Further research has consistently shown that clinicians’ predictions are frequently inaccurate:


  • In 2017, a study conducted by researchers at the Marie Curie Palliative Care Research Department at University College London looked at 26 previously published studies comprising 25,718 predictions made by clinicians using the “Surprise Question” (“Would you be surprised if this patient died within the next 12 months?”) over a ten-year period, as a means of recognising those patients who might benefit from palliative care. It found that the accuracy of predictions varied considerably, with clinicians tending to over-predict the number of people whom they thought would die. Over half (54%) of those predicted to die within a specified time period lived longer than expected, and clinicians made inaccurate predictions in a quarter (25%) of all cases including a third of the patients who did die, both a significant proportion of patients.



In fact, the increasing unreliability of clinical prognoses over time has long been recognised. In their evidence to the Lords Select Committee examining Lord Joffe’s Assisted Dying for the Terminally Ill Bill in 2004, the Royal College of General Practitioners stated:

“It is possible to give reasonably accurate prognoses of death within minutes, hours or a few days. When this stretches to months then the scope for error can extend into years”.
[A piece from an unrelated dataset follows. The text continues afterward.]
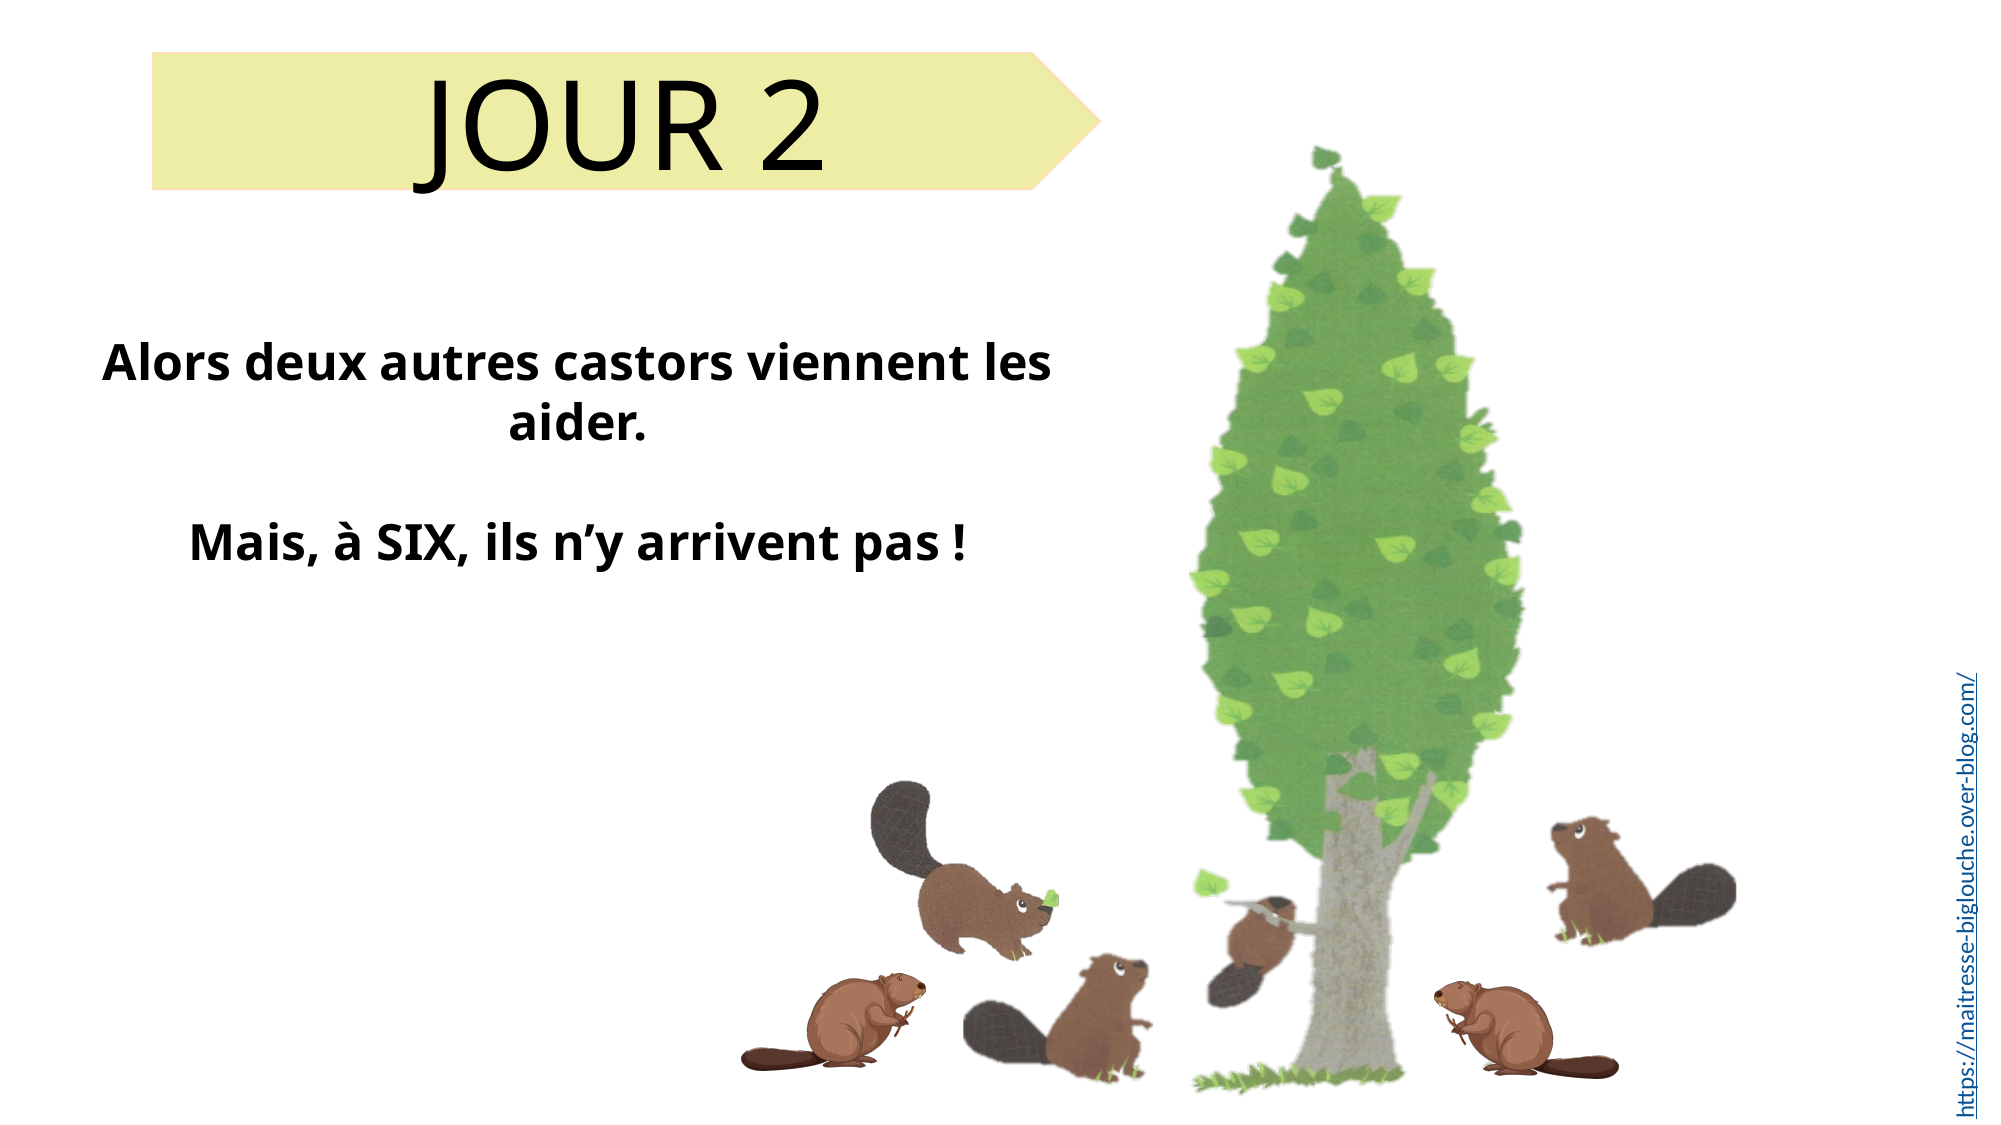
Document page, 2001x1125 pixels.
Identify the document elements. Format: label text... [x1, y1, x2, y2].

The Royal College of Physicians, giving similar evidence, said that,

“prognosticating may be better when somebody is within the last two or three weeks of their life… when they are six or eight months away from it, it is actually pretty desperately hopeless as an accurate factor”

(both cited in chapter 4 of the Select Committee on Assisted Dying for the Terminally Ill Bill, First Report, House of Lords, 04th April 2005).

We see this reality in the jurisdiction where assisted suicide has operated the longest, the U.S. State of Oregon:


  • Health officials are clearly sensitive to this as the report now notes how many patients have ‘outlived [their] 6-month prognosis’ – 77 people out of the 1,905 people who have died by assisted suicide since 1998. It should be noted that reporting is not mandatory in Oregon; no penalties for failure to report figures are imposed on doctors, meaning that only the most conscientious doctors in Oregon report at all. As such, the data concerning Oregon is limited at best, and so any figures will underestimate the true reality. Nevertheless, even this artificial figure obscures a fundamental point: the six-month prognosis concerns the time left to patients before their underlying illnesses cause death, and we cannot know how many of the 245 people who died by assisted suicide in Oregon during 2020 would have lived perhaps longer than six months had their suicides not been enabled by their doctor.


  • The application of the six-month prognosis in Oregon has shifted over time, and opens up the application for assisted suicide to include cases which are ‘artificially’ terminal. That is, where the underlying disease becomes a prognosable cause of death due to human action (or perhaps inaction), rather than the inevitable progression of the illness. In 2018, the Oregon Health Authority confirmed to a Swedish researcher, Fabian Stahle, that in an Oregonian context, someone with diabetes could decide not to continue life-sustaining treatment for their condition, as a result of which what is normally a chronic and manageable condition would become ‘terminal’ under the law, qualifying them for assisted suicide. ‘Terminal illness’ then, in Oregon, is now defined to include people who will become terminally ill merely if they refuse effective medical treatment or care.


Demonstrably, statutory reliance on terminal prognoses, as prescribed within the Proposition before the States Assembly, opens up the premature death of many more patients, and cohorts of patients, than is typically proposed and intended by the introduction into law and medical practice of provision of physician enabling of their patients’ suicides. This further illustrates both how many people may lose years of life due to physician-assisted suicide alone, and the inevitable failure to obviate patient abuse.